Once sidebar is gone from home page, the content frame is too narrow. I wanted it to fill the full frame so I added this to the CSS:
#home-featured ~ #content {width: 90%;}
According to Chris Coyier's website on CSS-Tricks, this selector allows for styling the content frame if it is preceded by the home-featured element. See full article at: http://css-tricks.com/child-and-sibling-selectors/.
Yahoo!
jbculpParticipantThanks Dorian. I tested Bill's code quickly and it worked but... since Education Theme has an inner widget on the home page (gosh I wish I could make it go away and keep the outer) the wrapping isn't so good. I think I need the most recent post or two to display normally and only begin the grid after those. I think I'm going to have to use the Genesis code with all its complication but now I know it works. I appreciate our help.
jbculpParticipantI want to do this too. The irony for the education theme is the alt. sidebar is the preferred sidebar (in my mind). Using a tip from this post I went at the problem using CSS and a display: none; logic. Problem is when you hide the main sidebar, the alt sidebar disappears as well.
This perhaps is either my failure to do the proper css selector or perhaps it's hard coded that the alt sidebar builds on the presence of the main sidebar (finds the right margin of the main sidebar and positions relative to it????).
My desire is to either switch the two or to simply make the main sidebar widget area to go away but keep the alternate sidebar.
Any ideas?
jbculpParticipantCool, thanks. Good reference.
jbculpParticipantDon't give me too much credit, I'm not sure it will work but if others here said I was on the right track that's hopeful. I too recommend slogging away at learning CSS. Best thing one can do. W3 schools is great. Essentially the stylesheet defines how every element in your theme looks, what it's position is (if you need to define that), margins, padding etc. The firefox addon called firebug is a life saver as it will allow you to click on any element and see what its name is in the stylesheet. I began this by buying a cheap css how-to book and have learned css slowly over the past couple of years. If indeed you can use placement to move this widget beside the slider you'd use CSS to make the slider smaller and to move the widget up and to the right (or left). Since I abandoned this project and moved that site to a different theme due to other limitations I can't say for sure. Sorry. Would give you the css info if I had completed the task.
jc
jbculpParticipantI gave up on this when I determined that the theme had other limitations however I concluded that this may be a function fixed with CSS. In theory if you can get the widget to show up, you may be able to use css to position it to the right of the slider, also making adjustments with css to size the slider. That's a theory... I never got conformation on this from anyone who knows for sure.

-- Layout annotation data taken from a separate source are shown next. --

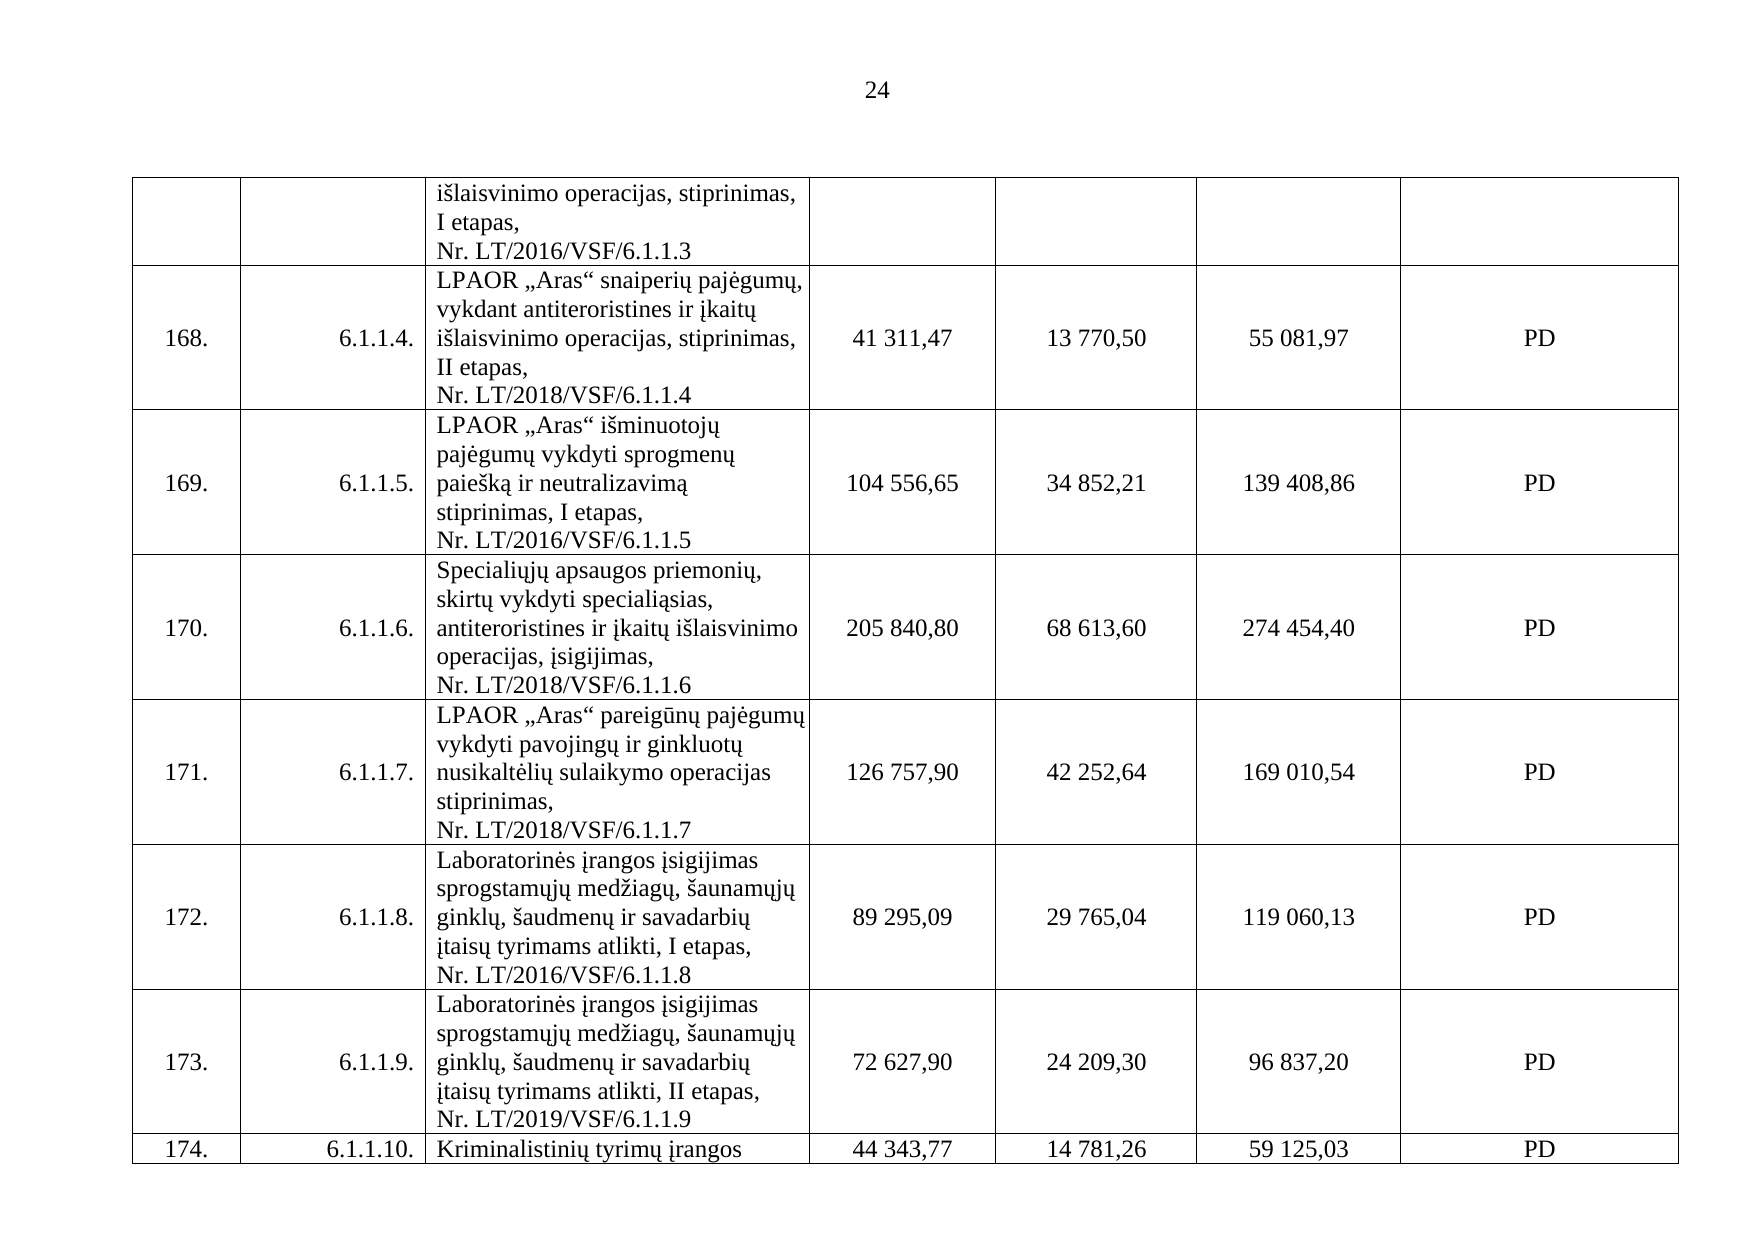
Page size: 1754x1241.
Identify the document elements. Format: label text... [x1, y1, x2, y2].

table_cell PD [1401, 700, 1678, 844]
table_cell PD [1401, 410, 1678, 554]
table_cell [1679, 844, 1684, 988]
table_cell 139 408,86 [1197, 410, 1400, 554]
table_cell [996, 178, 1196, 264]
table_cell [1679, 265, 1684, 409]
table_cell [1679, 177, 1684, 264]
table_cell [1679, 1133, 1684, 1163]
table_cell 6.1.1.6. [241, 555, 425, 699]
table_cell 169 010,54 [1197, 700, 1400, 844]
table_cell 119 060,13 [1197, 845, 1400, 988]
table_cell [810, 178, 995, 264]
table_cell 6.1.1.9. [241, 990, 425, 1133]
table_cell 34 852,21 [996, 410, 1196, 554]
table_cell 126 757,90 [810, 700, 995, 844]
table_cell LPAOR „Aras“ išminuotojų pajėgumų vykdyti sprogmenų paiešką ir neutralizavimą stiprinimas, I etapas, Nr. LT/2016/VSF/6.1.1.5 [426, 410, 809, 554]
table_cell 6.1.1.7. [241, 700, 425, 844]
table_cell 173. [133, 990, 240, 1133]
table_cell 168. [133, 266, 240, 409]
table_cell [1679, 699, 1684, 844]
table_cell 68 613,60 [996, 555, 1196, 699]
table_cell 24 209,30 [996, 990, 1196, 1133]
table_cell 72 627,90 [810, 990, 995, 1133]
table_cell PD [1401, 1134, 1678, 1163]
table_cell 6.1.1.10. [241, 1134, 425, 1163]
table_cell [1197, 178, 1400, 264]
table_cell 29 765,04 [996, 845, 1196, 988]
table_cell 42 252,64 [996, 700, 1196, 844]
table_cell 172. [133, 845, 240, 988]
table_cell 41 311,47 [810, 266, 995, 409]
table_cell Kriminalistinių tyrimų įrangos [426, 1134, 809, 1163]
table_cell 171. [133, 700, 240, 844]
table_cell 6.1.1.5. [241, 410, 425, 554]
table_cell 96 837,20 [1197, 990, 1400, 1133]
table_cell 55 081,97 [1197, 266, 1400, 409]
table_cell 59 125,03 [1197, 1134, 1400, 1163]
table_cell 6.1.1.8. [241, 845, 425, 988]
table_cell 170. [133, 555, 240, 699]
table_cell [241, 178, 425, 264]
table_cell 14 781,26 [996, 1134, 1196, 1163]
table_cell [1679, 989, 1684, 1133]
table_cell PD [1401, 266, 1678, 409]
table_cell 274 454,40 [1197, 555, 1400, 699]
table_cell 44 343,77 [810, 1134, 995, 1163]
table_cell [133, 178, 240, 264]
table_cell LPAOR „Aras“ pareigūnų pajėgumų vykdyti pavojingų ir ginkluotų nusikaltėlių sulaikymo operacijas stiprinimas, Nr. LT/2018/VSF/6.1.1.7 [426, 700, 809, 844]
table_cell PD [1401, 990, 1678, 1133]
table_cell 174. [133, 1134, 240, 1163]
table_cell Laboratorinės įrangos įsigijimas sprogstamųjų medžiagų, šaunamųjų ginklų, šaudmenų ir savadarbių įtaisų tyrimams atlikti, II etapas, Nr. LT/2019/VSF/6.1.1.9 [426, 990, 809, 1133]
table_cell PD [1401, 845, 1678, 988]
table_cell PD [1401, 555, 1678, 699]
table_cell [1679, 409, 1684, 554]
table_cell Laboratorinės įrangos įsigijimas sprogstamųjų medžiagų, šaunamųjų ginklų, šaudmenų ir savadarbių įtaisų tyrimams atlikti, I etapas, Nr. LT/2016/VSF/6.1.1.8 [426, 845, 809, 988]
table_cell 169. [133, 410, 240, 554]
table_cell 13 770,50 [996, 266, 1196, 409]
table_cell Specialiųjų apsaugos priemonių, skirtų vykdyti specialiąsias, antiteroristines ir įkaitų išlaisvinimo operacijas, įsigijimas, Nr. LT/2018/VSF/6.1.1.6 [426, 555, 809, 699]
table_cell 104 556,65 [810, 410, 995, 554]
table_cell 89 295,09 [810, 845, 995, 988]
table_cell LPAOR „Aras“ snaiperių pajėgumų, vykdant antiteroristines ir įkaitų išlaisvinimo operacijas, stiprinimas, II etapas, Nr. LT/2018/VSF/6.1.1.4 [426, 266, 809, 409]
table_cell [1679, 554, 1684, 699]
table_cell [1401, 178, 1678, 264]
table_cell 205 840,80 [810, 555, 995, 699]
table_cell 6.1.1.4. [241, 266, 425, 409]
table_cell išlaisvinimo operacijas, stiprinimas, I etapas, Nr. LT/2016/VSF/6.1.1.3 [426, 178, 809, 264]
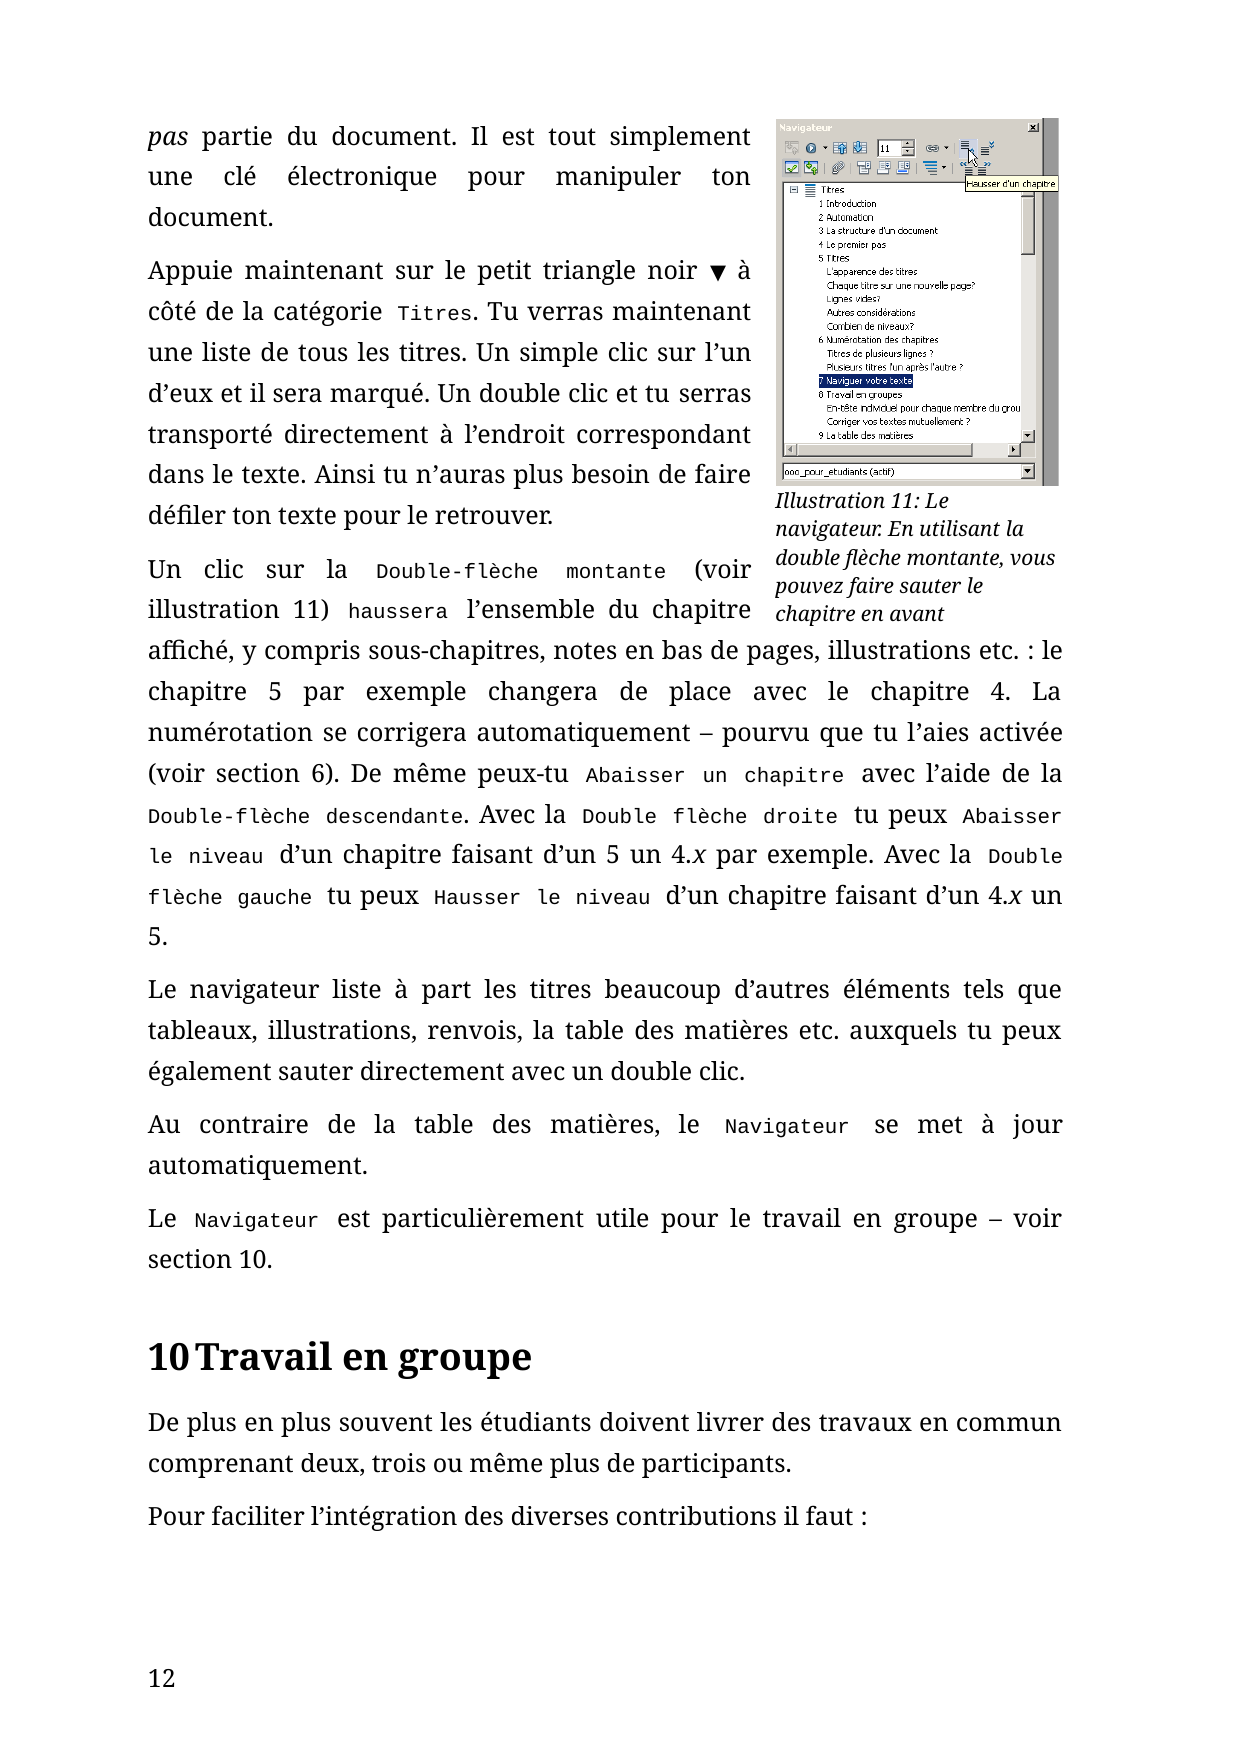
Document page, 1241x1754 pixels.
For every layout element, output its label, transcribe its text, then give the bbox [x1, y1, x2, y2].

jbculpParticipantI uploaded a 1040 x 400 image to a page as a featured image, linked it to the slider and something resized it to 920 x 400. The result is a white space on the right. What is the fix for this?
OK that was voodoo. I uploaded the image to a different page and it used the 1040 size. Still have too big a white space but will try the 98% fix discussed.
jbculpParticipantDisregard. The second column had an image in it and the pushing around of the heading tag below had to do with the image, not the columns. Sorry to bother everyone.
jbculpParticipantMay I add a rookie question to this discussion on Columns? I'm using a two column layout on a page and after the two columns, I go to a one column wide gravity form. Everything is working except the H4 tag above the form is floating to the right. I tried putting that section of the page in a Div but it didn't help. How do you control that heading to stay left? If it's a float, how do you do that inline?